Abstract

We have developed a horizontally aligned carbon nanotube sensor that enables not only the specific detection of biomolecules with ultra-sensitivity, but also the quantitative characterization of binding affinity between biomolecules and/or interaction between a carbon nanotube and a biomolecule, for future applications in early diagnostics. In particular, we have fabricated horizontally aligned carbon nanotubes, which were functionalized with specific aptamers that are able to specifically bind to biomolecules (i.e. thrombin). Our detection system is based on scanning probe microscopy (SPM) imaging for horizontally aligned aptamer-conjugated carbon nanotubes (ACNTs) that specifically react with target biomolecules at an ultra-low concentration. It is shown that the binding affinity between thrombin molecule and ACNT can be quantitatively characterized using SPM imaging.
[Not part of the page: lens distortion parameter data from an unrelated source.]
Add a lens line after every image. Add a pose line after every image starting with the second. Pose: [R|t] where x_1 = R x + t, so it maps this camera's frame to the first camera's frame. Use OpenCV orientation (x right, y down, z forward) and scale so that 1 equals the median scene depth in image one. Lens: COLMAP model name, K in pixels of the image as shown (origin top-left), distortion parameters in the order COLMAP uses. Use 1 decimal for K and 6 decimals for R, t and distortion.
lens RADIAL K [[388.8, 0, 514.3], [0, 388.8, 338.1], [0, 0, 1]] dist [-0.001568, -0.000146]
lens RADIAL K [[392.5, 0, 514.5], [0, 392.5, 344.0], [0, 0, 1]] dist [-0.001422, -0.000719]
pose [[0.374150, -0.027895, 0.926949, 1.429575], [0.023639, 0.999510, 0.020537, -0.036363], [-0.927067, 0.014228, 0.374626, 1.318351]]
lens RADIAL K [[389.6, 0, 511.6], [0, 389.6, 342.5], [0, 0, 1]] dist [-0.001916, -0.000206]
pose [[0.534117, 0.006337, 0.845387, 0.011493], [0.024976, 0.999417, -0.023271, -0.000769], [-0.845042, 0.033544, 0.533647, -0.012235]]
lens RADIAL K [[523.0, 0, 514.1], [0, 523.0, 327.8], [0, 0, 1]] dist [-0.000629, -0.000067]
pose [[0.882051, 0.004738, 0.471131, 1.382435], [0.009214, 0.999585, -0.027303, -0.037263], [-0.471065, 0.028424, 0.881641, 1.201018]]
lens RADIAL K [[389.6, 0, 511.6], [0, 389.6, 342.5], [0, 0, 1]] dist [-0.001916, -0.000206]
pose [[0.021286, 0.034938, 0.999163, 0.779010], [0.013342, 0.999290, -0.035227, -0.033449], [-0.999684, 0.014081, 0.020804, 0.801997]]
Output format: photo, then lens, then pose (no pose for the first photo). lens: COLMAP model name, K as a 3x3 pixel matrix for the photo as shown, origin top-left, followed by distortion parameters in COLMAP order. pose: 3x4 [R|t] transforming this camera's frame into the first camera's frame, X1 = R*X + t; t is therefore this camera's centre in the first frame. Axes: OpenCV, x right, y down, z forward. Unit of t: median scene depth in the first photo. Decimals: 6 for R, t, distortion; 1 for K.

It is also found that the smart carbon nanotube sensor coupled with SPM imaging permits us to achieve the high detection sensitivity even up to ∼1 pM, which is much higher than that of other bioassay methods. Moreover, we have shown that our method enables a quantitative study on small molecule-mediated inhibition of specific biomolecular interactions. In addition, we have shown that our ACNT-based system allows for the quantitative study of the effect of chemical environment (e.g. pH and ion concentration) on the binding affinity. Our study sheds light on carbon nanotube sensor coupled with SPM imaging, which opens a new avenue to early diagnostics and drug screening with high sensitivity.